BEGIN TEXT PASSAGE

I’ve uploaded to Dropbox a set of 17 pictures of places connected to Zelenka, numbered to match the text below:
1. The amazing model in the city museum in Dresden, showing the city at the end of the 17th century. Attached to the Residenzschloss we can see the old opera theater of Klengel which was reconstructed to serve as the Catholic court church in 1707. The model also shows the Kleine Brüder Gasse, including the house of leather craftsman Flade where Zelenka lived for the last couple of years of his life.
2. A copy (I think) of the same model showing the Residenzschloss and the attached T- shaped old opera theater of Klengel at end of 17th century.
3. Beautiful plan of the old Catholic court church, showing well the shape, interior, altar and last but not least, over the entrance, the balcony where the musicians stood and performed, see also the 1733 coloured etching in the Clavibus Unitis article. I can imagine that the accoustics were absolutely fantastic in this space.
4. A detail from Bellotto’s painting of the Zwinger, showing also a detail of the front of the old Catholic church.
5. This is one of my favourites: a couple of flying angels from the old Catholic court church. If they only could speak! These are now kept in the Domschatzkammer St. Petri in Bautzen, which is well worth a visit because of all the religious treasures and relics once in the possession of the electoral and royal family.
6. Coloured drawing of former Catholic court church, and later Ballhaus, after it was rebuilt as the archive of the court. This is a photo taken in an exhibition in today's archive building, which opened in 1915 and miraculously withstood the bombing in 1945.

END TEXT PASSAGE

- [TASK REQUIREMENTS]:
[A] According to the text on Zelenka sites, where are the flying angels from the old Catholic court church kept today?
[B] Print the stretch of the text on Zelenka sites from "4. A detail" through "bombing in 1945.", word for word.
Answer using only the text on Zelenka sites.

BEGIN AVAILABLE DATA

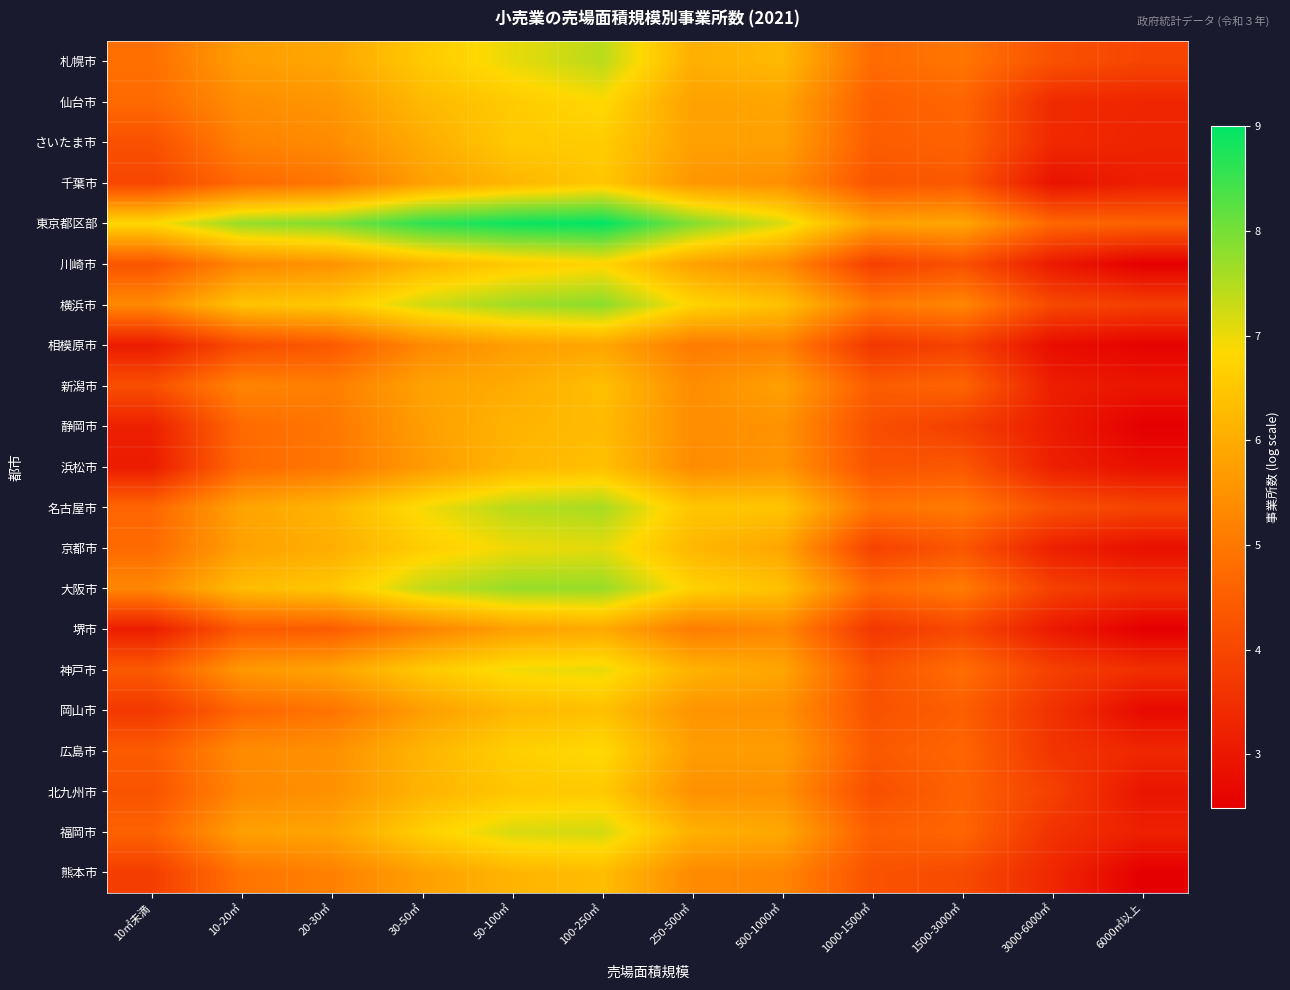

At how many categories does at least one series exceed 3?

12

END AVAILABLE DATA

- [RESPONSES TO THE EXERCISE]:
[A] In the Domschatzkammer St. Petri in Bautzen.

[B]
4. A detail from Bellotto’s painting of the Zwinger, showing also a detail of the front of the old Catholic church.
5. This is one of my favourites: a couple of flying angels from the old Catholic court church. If they only could speak! These are now kept in the Domschatzkammer St. Petri in Bautzen, which is well worth a visit because of all the religious treasures and relics once in the possession of the electoral and royal family.
6. Coloured drawing of former Catholic court church, and later Ballhaus, after it was rebuilt as the archive of the court. This is a photo taken in an exhibition in today's archive building, which opened in 1915 and miraculously withstood the bombing in 1945.